When they disappeared back into the office area, Lucas faced the elevator. A few seconds later the d
oors opened, and he stepped in. Someone hurried inside after him. As he faced forward, he saw Marcy.
“Oh, hello, Mr. Curran.”
“Marcy. What are you doing here?”
“Oh.” She glanced back toward the offices. “I’m seeing one of the executives here.”
How had she met an executive here? Joseph’s company had nothing in common with this one.
“I’m glad I ran into you,” Marcy said, full of bright energy. “I wanted to apologize for your girlfriend overhearing me talking. I didn’t mean for—”

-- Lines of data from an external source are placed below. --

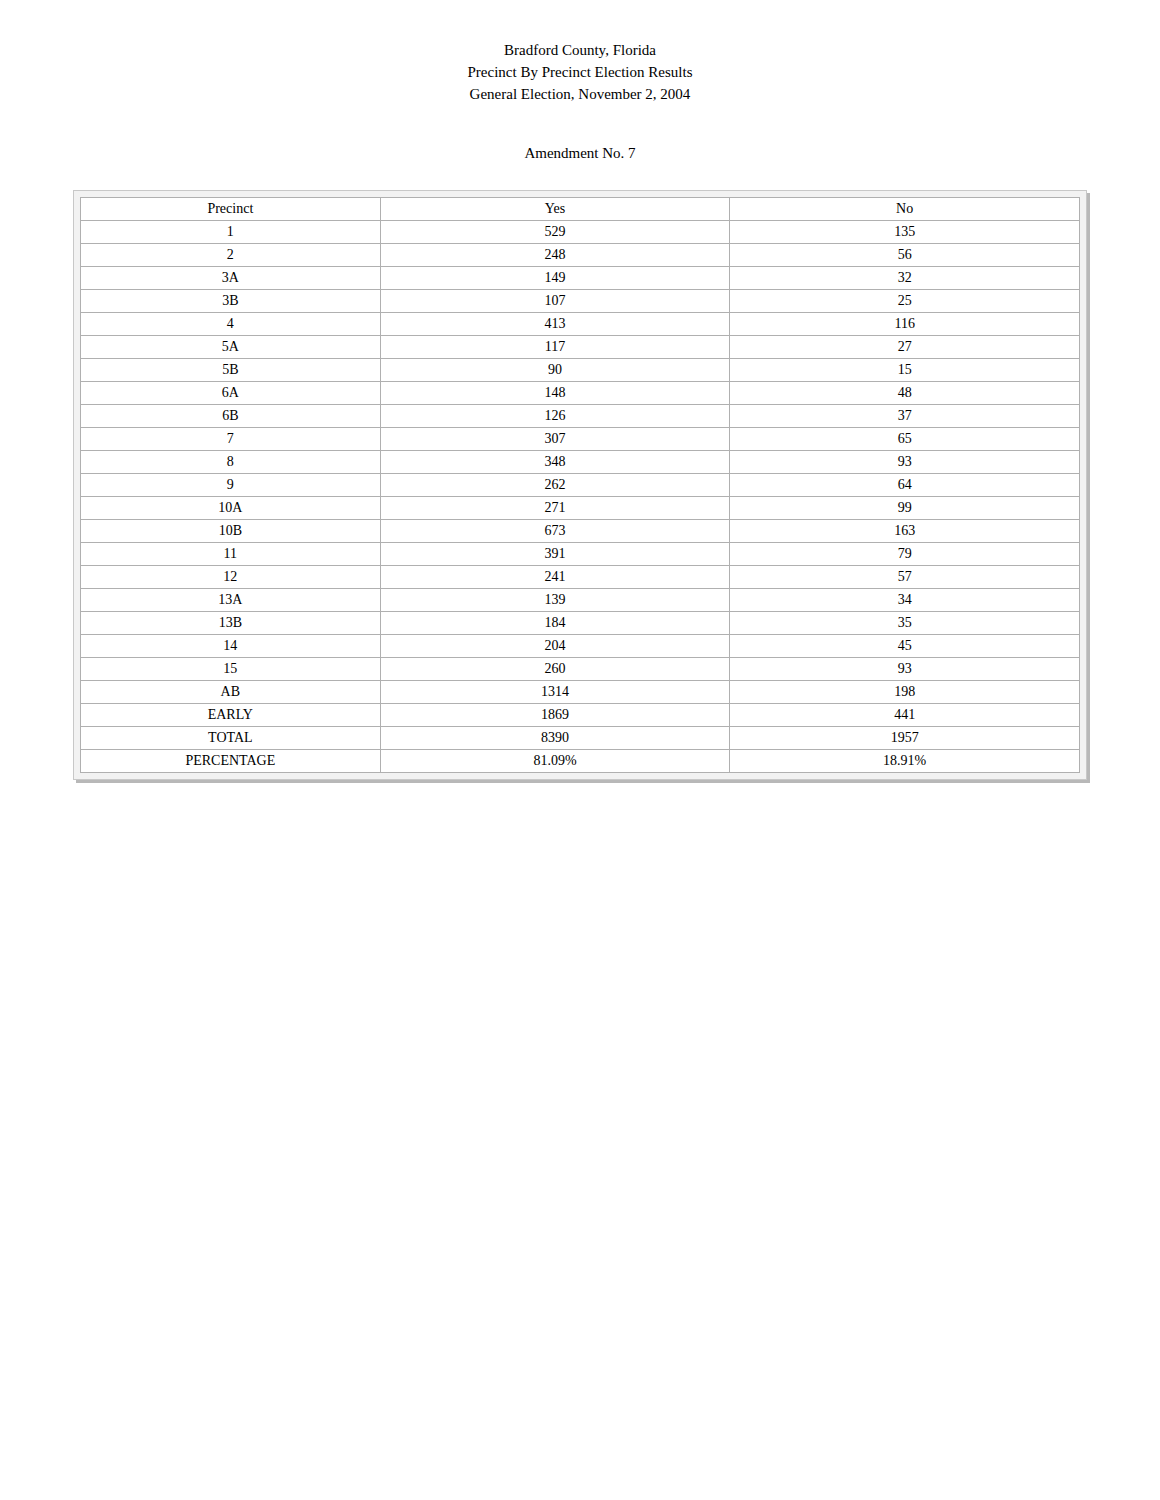Bradford County, Florida
Precinct By Precinct Election Results
General Election, November 2, 2004
Amendment No. 7
| Precinct | Yes | No |
| --- | --- | --- |
| 1 | 529 | 135 |
| 2 | 248 | 56 |
| 3A | 149 | 32 |
| 3B | 107 | 25 |
| 4 | 413 | 116 |
| 5A | 117 | 27 |
| 5B | 90 | 15 |
| 6A | 148 | 48 |
| 6B | 126 | 37 |
| 7 | 307 | 65 |
| 8 | 348 | 93 |
| 9 | 262 | 64 |
| 10A | 271 | 99 |
| 10B | 673 | 163 |
| 11 | 391 | 79 |
| 12 | 241 | 57 |
| 13A | 139 | 34 |
| 13B | 184 | 35 |
| 14 | 204 | 45 |
| 15 | 260 | 93 |
| AB | 1314 | 198 |
| EARLY | 1869 | 441 |
| TOTAL | 8390 | 1957 |
| PERCENTAGE | 81.09% | 18.91% |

Nothing about her indicated she felt caught. Lucas wasn’t sure why he thought she should. He just found it peculiar to find her here.
“Don’t worry about it.”
She moved closer, putting her hand on his upper arm. “But I do. With your sister’s murder still unsolved, you might have learned something if she hadn’t found out you got her that job as a ploy. Your dad told me she might know something about your sister’s murder.”
His dad had a big mouth.
“If there’s anything I can do to help, all you have to do is tell me.”
What did she think she could do, besides stick her nose where it didn’t belong and then spread rumors? And have affairs with one of Lucas’s estranged friend’s executive peers.
She lowered her hand, coquettish now. “I was real glad to hear you moved back to Bozeman.”
She’d flirted with him before. Marcy had the reputation of flirting with every available executive. She’d gone her rounds in Joseph’s office, and for some reason had moved on to Jared’s. Lucas couldn’t compare her to Rachel. Though when he’d first met Rachel and thought she practiced the same dirty tactics as Marcy, the two were completely different. Rachel sought successful men because she had aspirations for a better life. Marcy pounced on them out of greed. Rachel looked for love. Marcy looked for money.
Rachel looked for love?
Since Rachel lost her parents, he couldn’t see how she wouldn’t, whether she realized that or not.
The elevator doors opened, and Lucas stepped out. Marcy trailed behind, trotting to catch up to his longer strides.
“I heard your ex-wife moved here. Tory Curran?”